Exercise details
Write out each line of the listing as it stands, without the images.

Supplied material

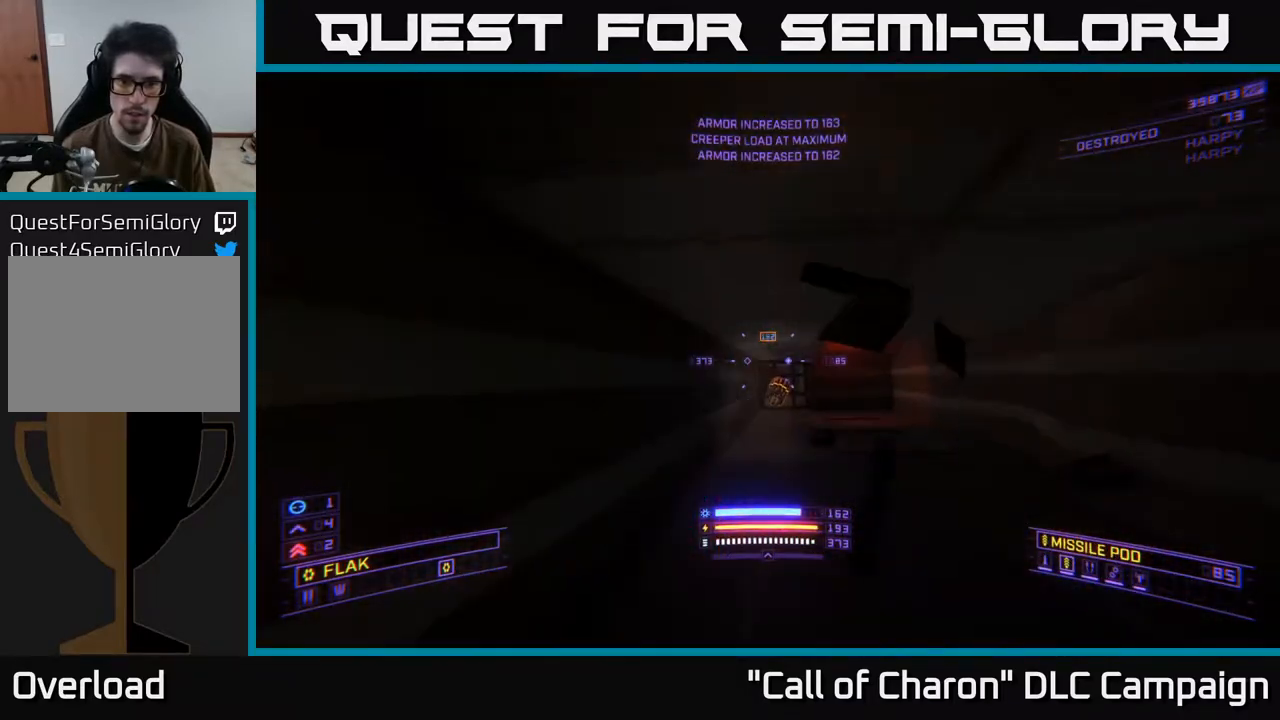
{"buttons": [], "left_stick": "up", "right_stick": "center", "events": [[33, "left_stick", "up-right"], [267, "left_stick", "up-left"], [350, "right_stick", "center"], [417, "left_stick", "up"]]}
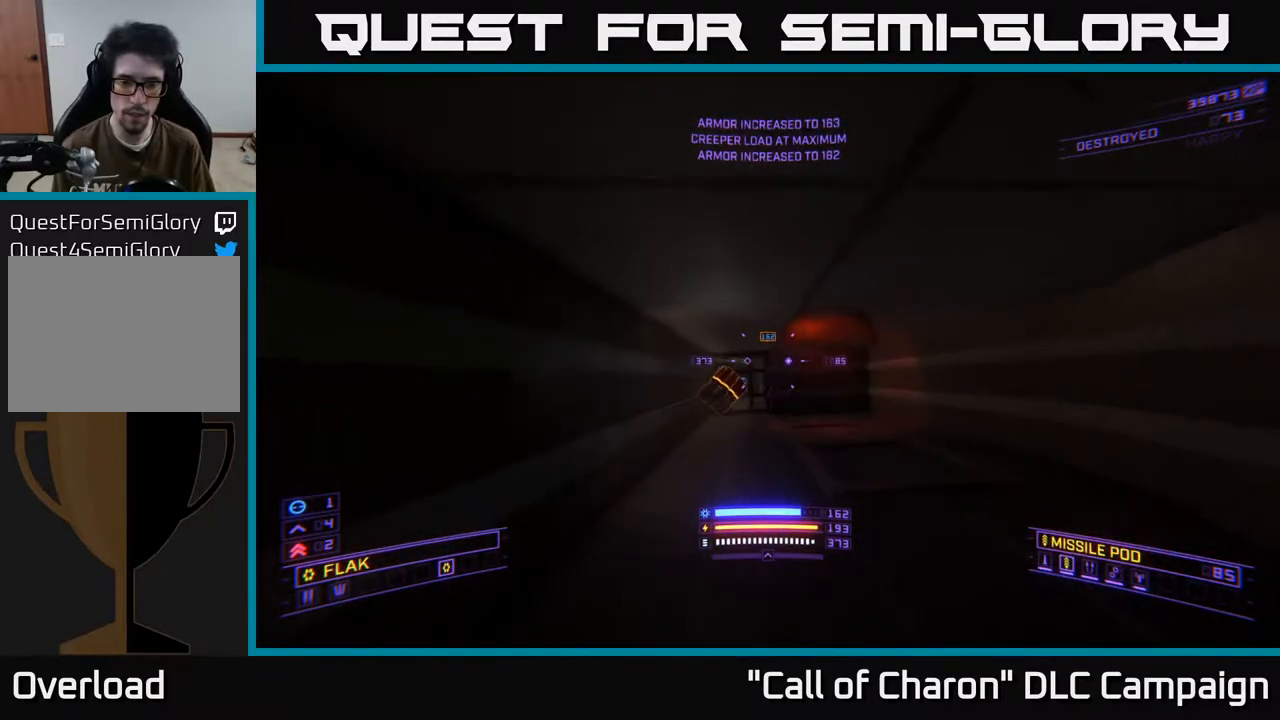
{"buttons": [], "left_stick": "center", "right_stick": "down-right", "events": [[33, "right_stick", "down"], [233, "right_stick", "center"], [300, "right_stick", "right"], [383, "right_stick", "down-right"], [500, "left_stick", "center"]]}
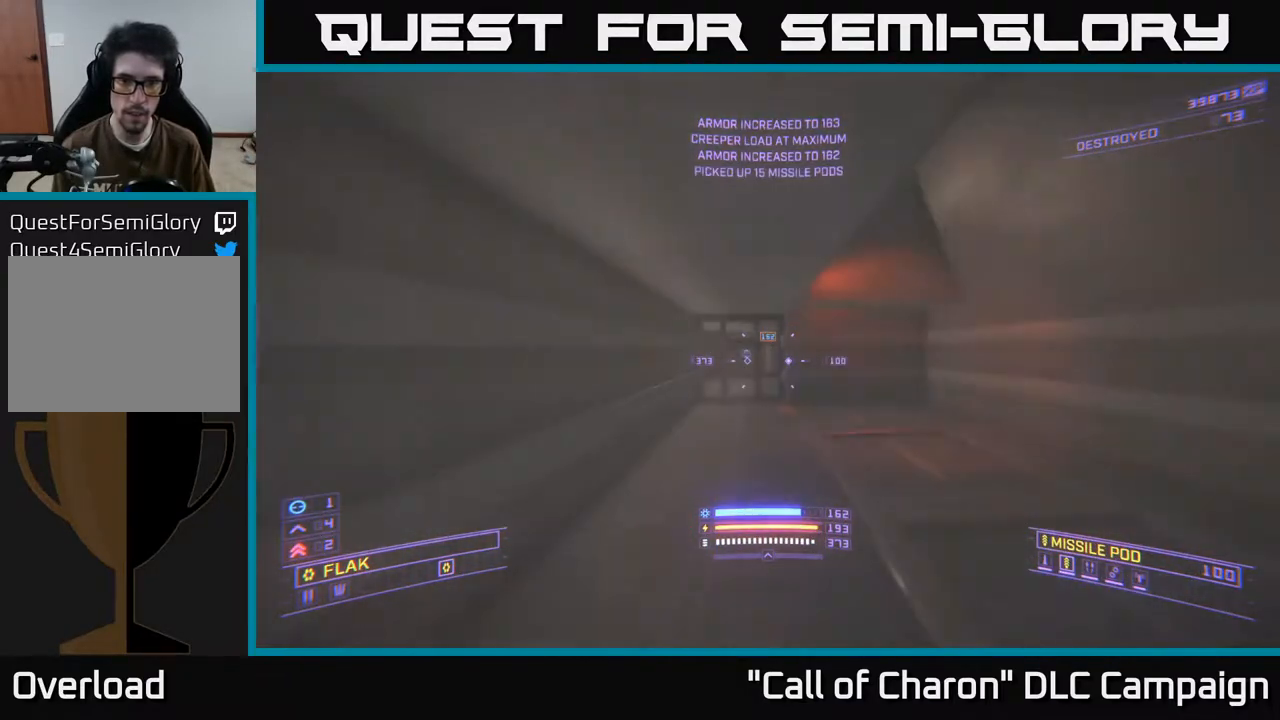
{"buttons": [], "left_stick": "up-left", "right_stick": "up", "events": [[17, "right_stick", "center"], [217, "left_stick", "up-right"], [433, "right_stick", "up"], [483, "left_stick", "up-left"]]}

Your response
{"buttons": [], "left_stick": "up", "right_stick": "center", "events": [[33, "left_stick", "up-right"], [267, "left_stick", "up-left"], [350, "right_stick", "center"], [417, "left_stick", "up"]]}
{"buttons": [], "left_stick": "center", "right_stick": "down-right", "events": [[33, "right_stick", "down"], [233, "right_stick", "center"], [300, "right_stick", "right"], [383, "right_stick", "down-right"], [500, "left_stick", "center"]]}
{"buttons": [], "left_stick": "up-left", "right_stick": "up", "events": [[17, "right_stick", "center"], [217, "left_stick", "up-right"], [433, "right_stick", "up"], [483, "left_stick", "up-left"]]}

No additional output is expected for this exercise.